Sayfadaki en ilginç bilgi, Janse’nin son çalışmasının tümüyle Yunanca-Türkçe karışımı “Cappadocian” (Kapadokyaca) üzerine olduğu. Yayınlar listesinde göre hazırlık aşamasında gözüken bu kitabın ismi Cappadocian/Asia Minor Greek (Kapadokyaca/Anadolu Yunancası).

Janse’nin sayfasında, onun Türkçe bildiğine dair bilgiye rastlanmıyor. (Janse’nin keşfine ortaklık eden akademisyen, Patras Üniversitesi Filoloji Fakültesi Öğretim Üyesi Dr. Dimitris Papazachariou’nun kişisel sayfası ise “yapım aşamasında”. Fonetik ve lehçeler üzerinde çalışan Papazachariou’un formasyonunu gösteren dijital ortamda yayınlanmış bir kaynak yok.)

# Alıştırma Yönergeleri
A) Alıntı metin, Janse'nin Kapadokyaca üzerine kitabının hazırlık aşamasında olduğunu neye dayanarak söylüyor? Bir ile üç cümle arasında açıklayın.
B) Alıntı metindeki "Janse’nin sayfasında, onun Türkçe bildiğine" diye başlayan paragrafı, ana bilgilerini koruyarak madde listesi hâlinde yeniden yazın.
C) Alıntı metinde "Sayfadaki en ilginç" sözcüklerinden "Greek (Kapadokyaca/Anadolu Yunancası)." sözcüklerine kadar olan bölümü hiç değiştirmeden geri verin.

# Gösterilen Veriler
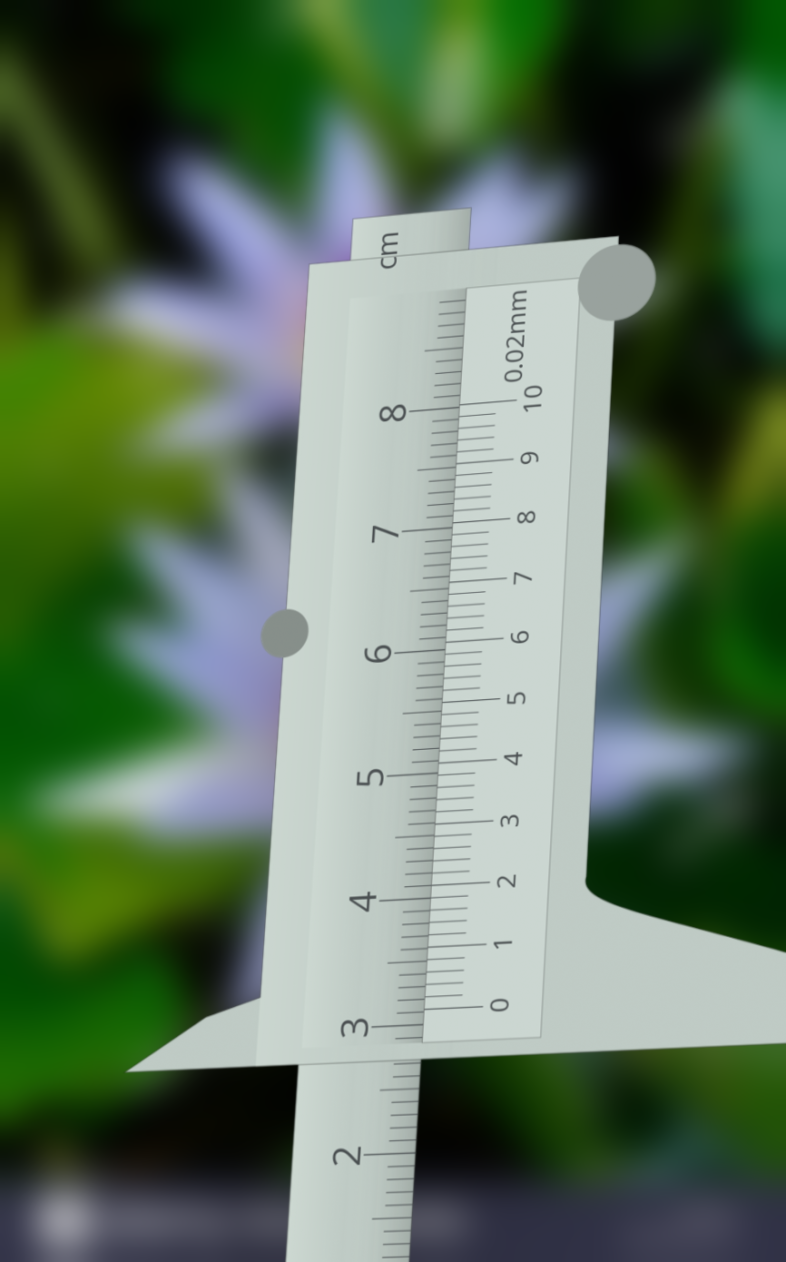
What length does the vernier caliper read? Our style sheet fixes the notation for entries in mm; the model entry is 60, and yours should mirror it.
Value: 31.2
---
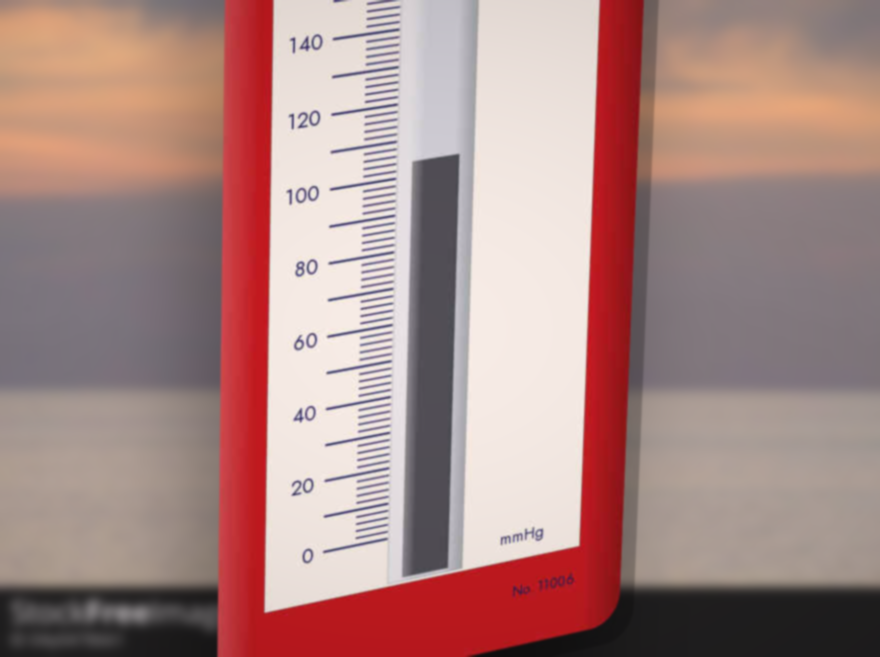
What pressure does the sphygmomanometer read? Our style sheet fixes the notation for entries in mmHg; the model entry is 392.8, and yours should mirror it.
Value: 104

# Beklenen Yanıtlar
A) Alıntı metin bunu yayınlar listesine dayandırıyor. Cappadocian/Asia Minor Greek adlı kitap bu listede hazırlık aşamasında görünüyor.

B)
- Janse'nin sayfasında, Türkçe bildiğine dair bir bilgi yok.
- Janse'nin keşfine ortak olan akademisyen, Patras Üniversitesi Filoloji Fakültesi öğretim üyesi Dr. Dimitris Papazachariou'dur.
- Papazachariou'nun kişisel sayfası yapım aşamasındadır.
- Papazachariou fonetik ve lehçeler üzerinde çalışıyor, ancak formasyonunu gösteren ve dijital ortamda yayınlanmış bir kaynak yok.

C)
Sayfadaki en ilginç bilgi, Janse’nin son çalışmasının tümüyle Yunanca-Türkçe karışımı “Cappadocian” (Kapadokyaca) üzerine olduğu. Yayınlar listesinde göre hazırlık aşamasında gözüken bu kitabın ismi Cappadocian/Asia Minor Greek (Kapadokyaca/Anadolu Yunancası).